Libc incompatibilities: when will they emerge?

@ruebe @dreadpirateshawn, to jump in and clarify a few things here:

A container image, in aggregate, is simply a root filesystem (snapshot) for a given process. This snapshot only encapsulates the userspace pieces (specifically, the filesystem).

It is correct that containers will use the kernel of the host where they are running. Just like normal processes running “bare” on the system would. They do not share libraries with the host or use a different kernel if the image is different. Each Docker container has its own set of libraries since each container has its own, unique root filesystem, but the kernel is always shared with the host.

Those libraries, including glibc, are in userspace.
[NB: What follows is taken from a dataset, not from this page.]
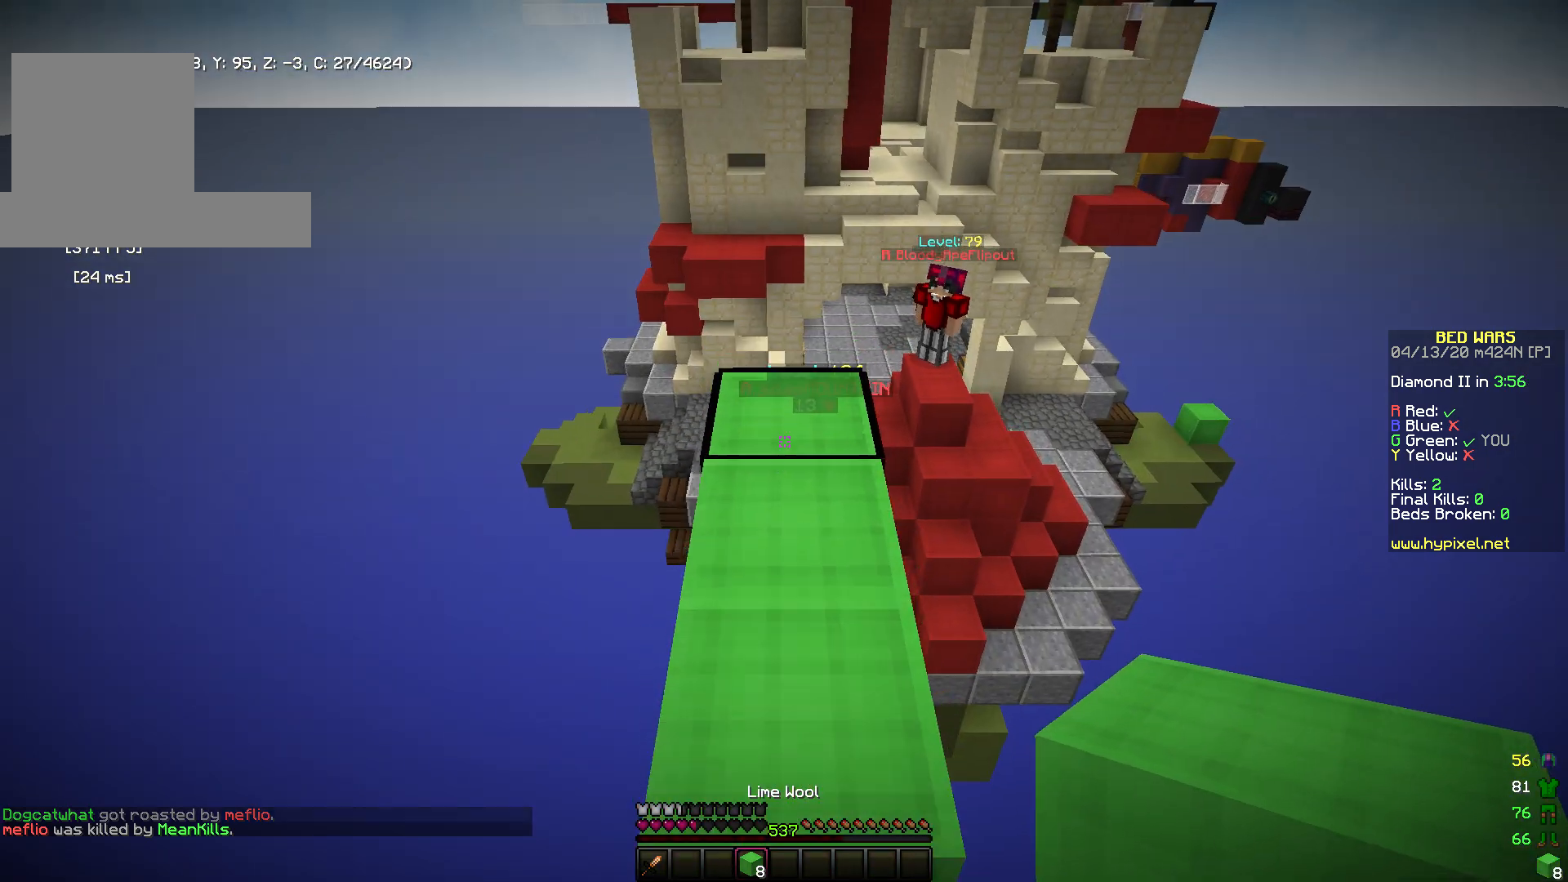
{"keys": ["s"], "mouse": [], "events": [[133, "w", "up"], [200, "space", "up"], [250, "s", "down"]]}
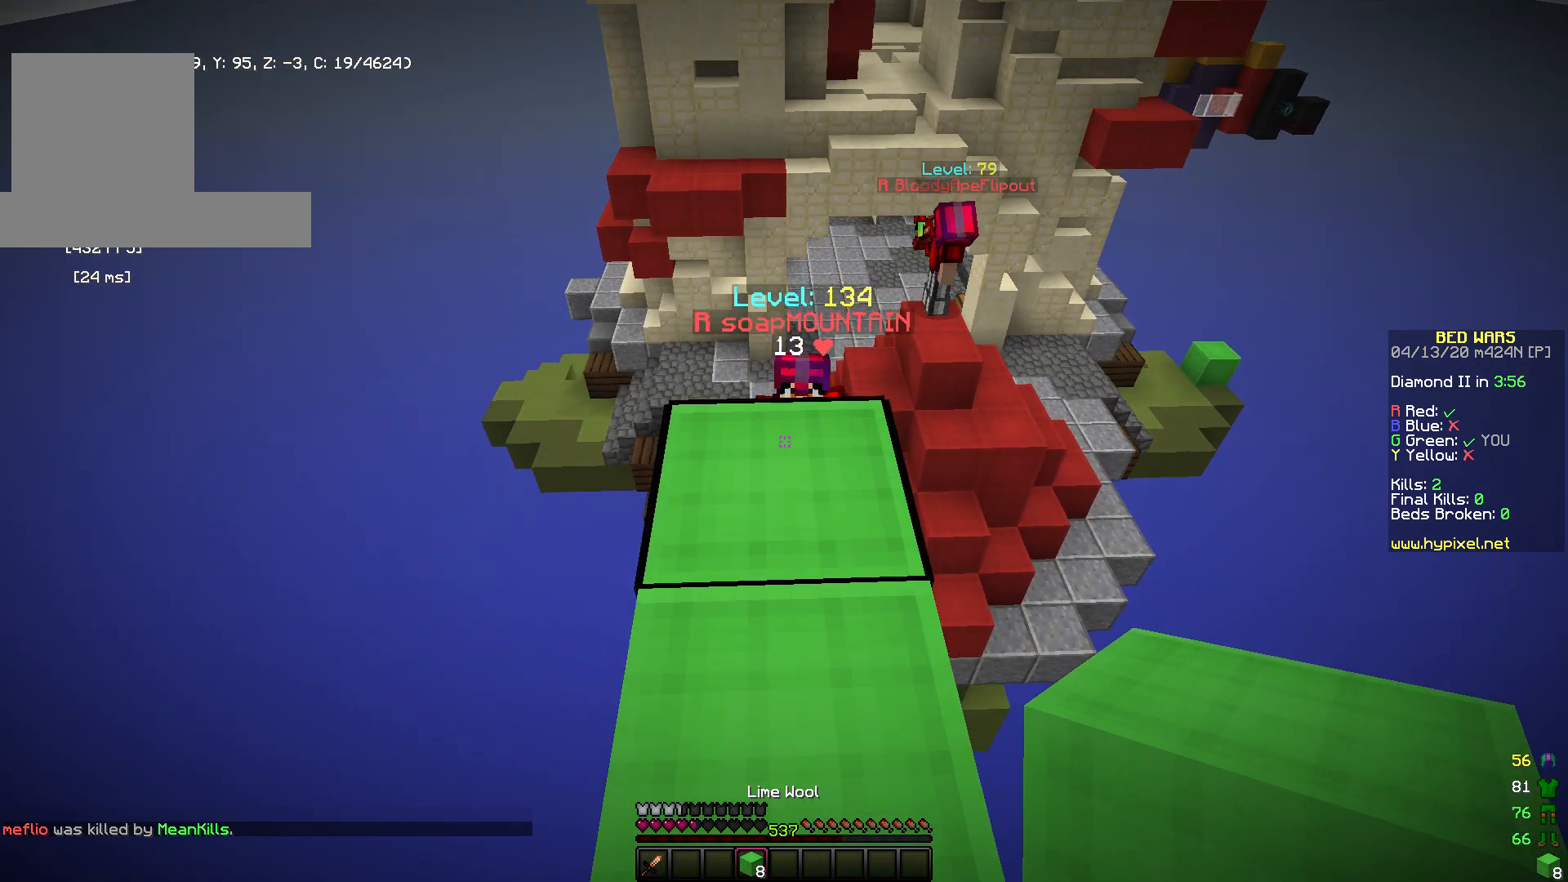
{"keys": ["s", "space"], "mouse": [], "events": [[350, "space", "down"]]}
And the first rule of kernel maintenance, is “DO NOT BREAK USERSPACE”.

The kernel is generally quite good about providing backwards compatibility of interfaces (e.g. syscalls) across subsequent versions. If they don’t, it’s a (high priority) bug.

So, running a ubuntu:12.04 container on a more modern kernel, is generally very safe if original and target kernels are both vanilla. You ask, however, about the opposite case of running a ubuntu:16.04 application on a Ubuntu 12.04 (you don’t say precisely which version, I guess something like 3.13.11?). That’s unsafe, but it doesn’t mean applications you run will necessarily fail out of the gate. Many applications (nginx, $YOUR_WEBAPP, etc.) don’t rely on recent kernel features. If you look at the list of Linux system calls and when they were added, very few are added post-3.13. So that might explain why things seem to be working, but it doesn’t mean there aren’t nasty runtime bugs and errors lurking around the corner somewhere.

At any rate, you probably shouldn’t try to run applications targeted for future versions of the kernel on older ones, but I hope that helps explain more why they may seem to work.